In dem beschaulichen Drof Shenstead ist die Hölle losgebrochen, seitdem Colonel Lockyer-Fox seine geliebte Frau Ailsa eines Morgens erfroren auf der Terrasse des Herrenhauses vorfand. Auch wenn ihn das Gericht freigesprochen hat, ist ein guter Teil des Dorfes der Meinung: er hat sie ermordet. Lockyer-Fox verschanzt sich in seinem Haus und wird von anonymen Anrufen belästigt, sein Anwalt bemüht sich, den Mann aus seiner Depression zu reißen und Kontakt zu seiner veradoptierten Enkelin herzustellen, und dann taucht auch noch zu allem Überfluss eine Gruppe von fahrendem Volk unter Führung des geheimnisvollen Fox auf und erhebt Anspruch auf ein herrenloses Grundstück in der Nähe des Herrenhauses ...

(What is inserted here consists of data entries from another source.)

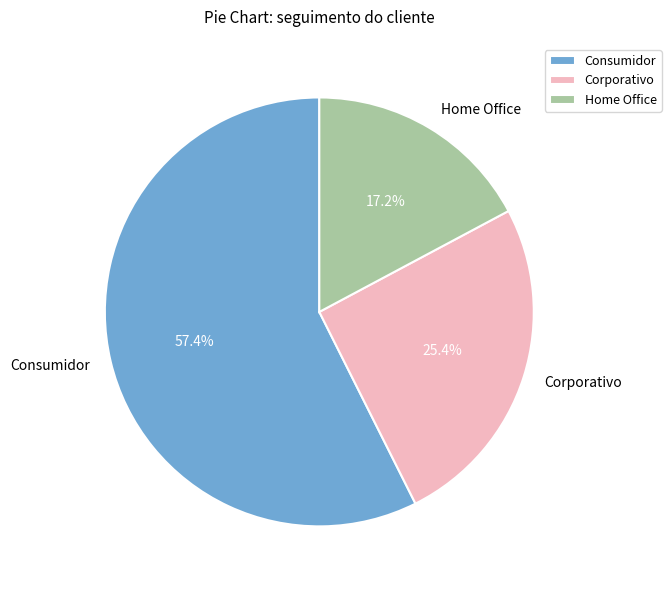

Combined, do Consumidor and Home Office account for over 50%?

Yes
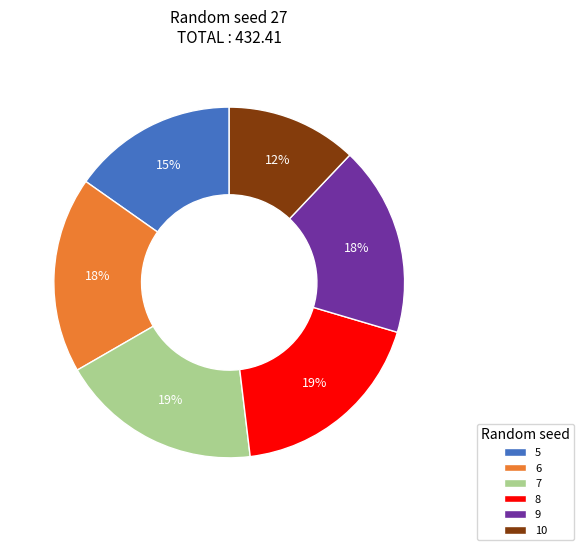

Which category has the smallest portion of the pie?

10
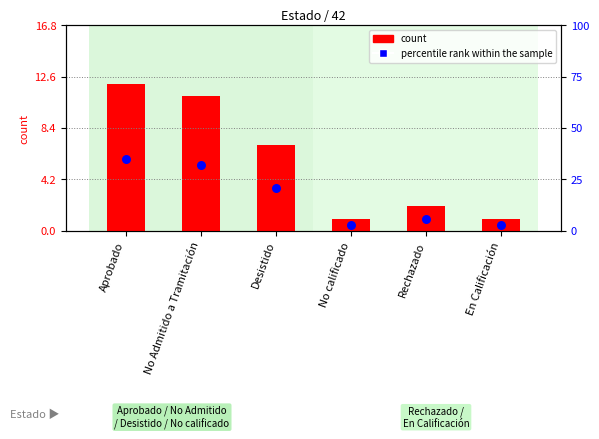

What are all the series names shown in the legend?

count, percentile rank within the sample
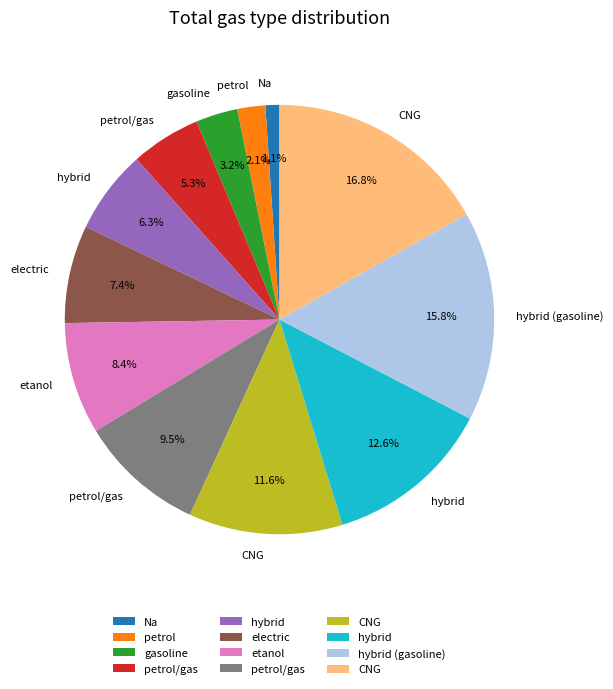

Is there any slice that represents more than half of the pie?

No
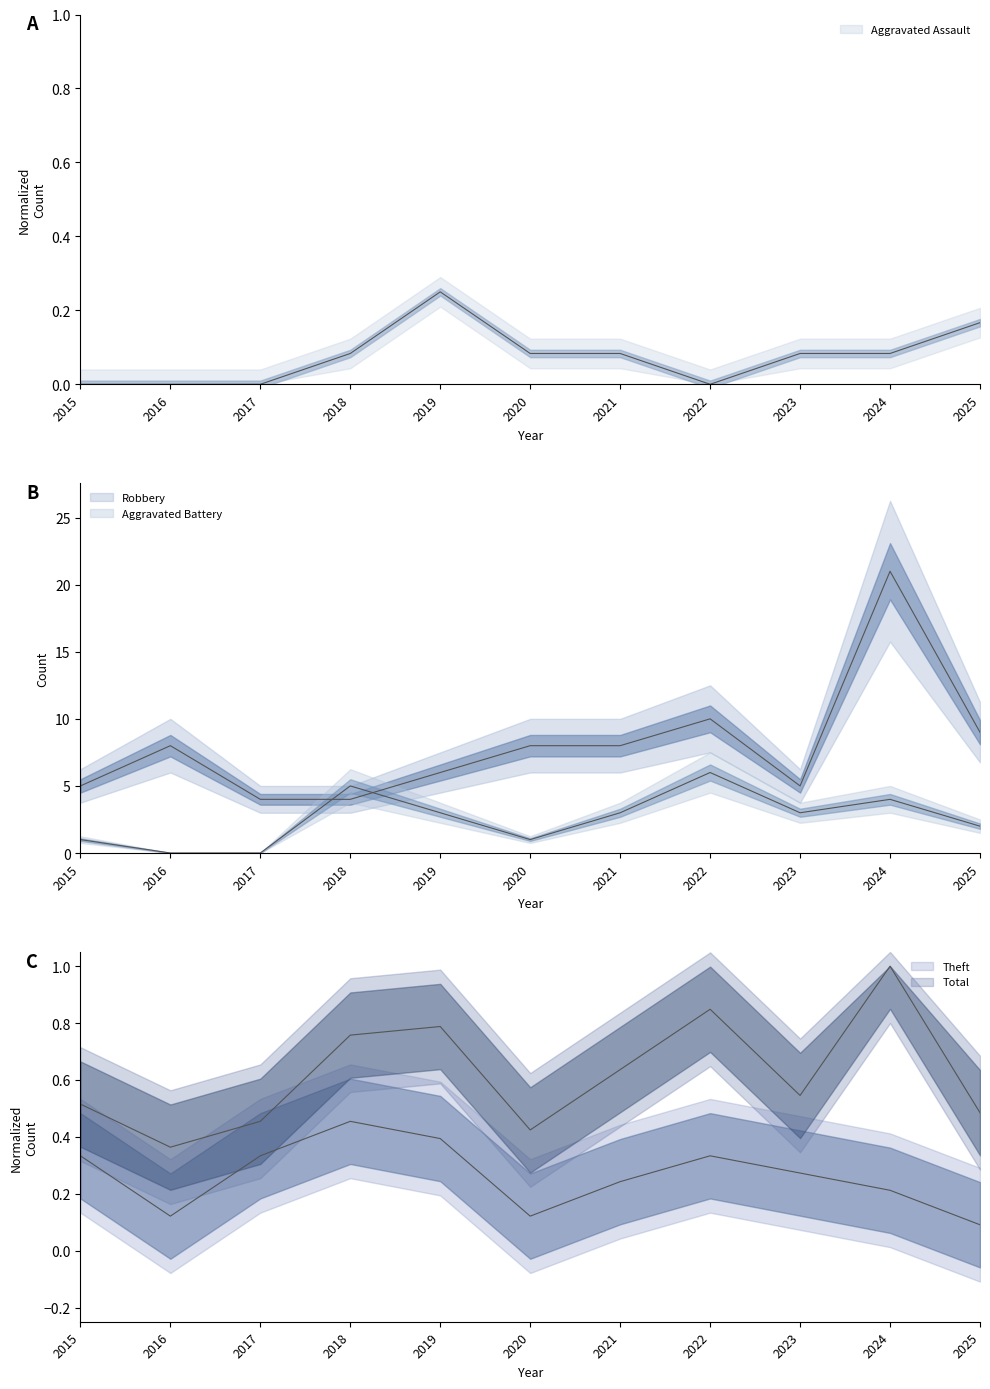

Count the number of data series in this chart.

5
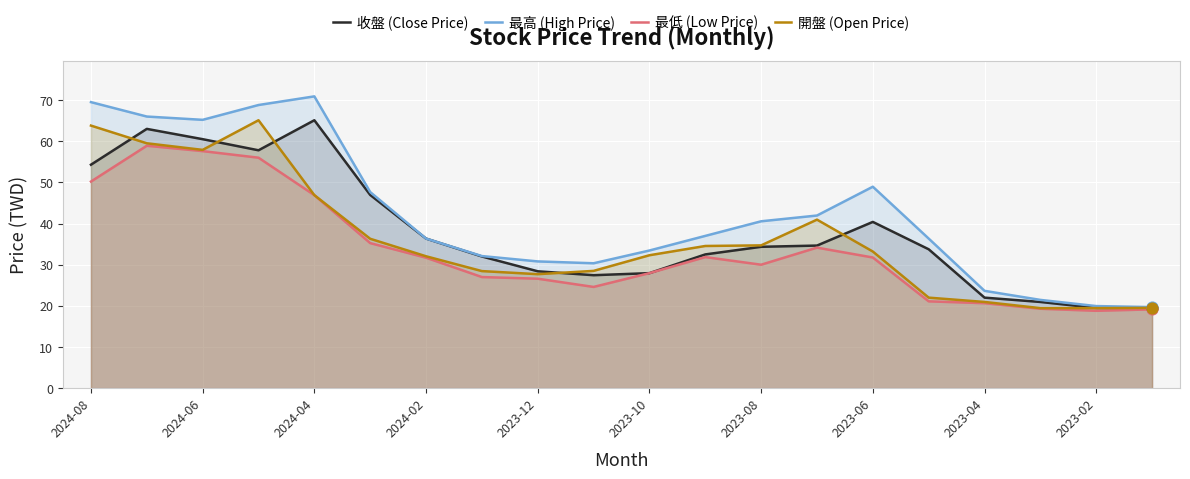

At how many categories does at least one series exceed 31?

14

Ich hatte beim Lesen immer wieder das Gefühl, das Buch schon zu kennen, gleichzeitig hätte ich nicht sagen können, was passiert. Ein Blick in die Leseliste hat mich bestätigt: ich habe es vor vier Jahren schon einmal gelesen - aber ehrlich, es war, als wäre es ein neues Buch. Was vielleicht am besten beschreibt, wie unspektakulär und langatmig der Roman ist - ihr kennt mich inzwischen, ich habe ein Elefantengedächtnis für Bücher. Was hat mir an diesem Buch nicht gefallen? Wo soll ich anfangen? Das erste ist, dass ich entschieden zu viel Stoff in diesem Krimi vorfinde, ich kann mich absolut nicht konzentrieren auf fünf verschiedene Handlungsstränge und zahllose weitere Ansätze zu Ideen - mir hat noch nie so sehr der Überblick gefehlt in einem Krimi wie hier. Ich glaube, das ging auch Minette Walters so, jedenfalls finde ich einen Großteil dieser Dinge erfrischend unkreativ abgehandelt, da ist nichts Neues, nicht Innovatives, nicht Unterhaltendes. Am enttäuschendsten war für mich das Ende. Irgendwie wird so gar nichts aufgelöst, alles bleibt im Dunkeln und dann wird ein Täter präsentiert, bei dem ich mich frage, wo er denn plötzlich herkommt und was nocmal genau sein Motiv gewesen sein soll? Ganz abgesehen davon, dass es mir im Buch entschieden zu viel von mysteriösen Füchsen wimmelt, das hat sowas von genervt!
Nein, diesmal keine Empfehlung, sondern ein ganz klares: Finger weg, Minette Walters kann es viel besser.

1 Kommentar:

  1. Durch das Buch habe ich mich auch durchgequält. Mich hat es überhaupt nicht gepackt. Minette Walters kann es normalerweise wirklich viel besser.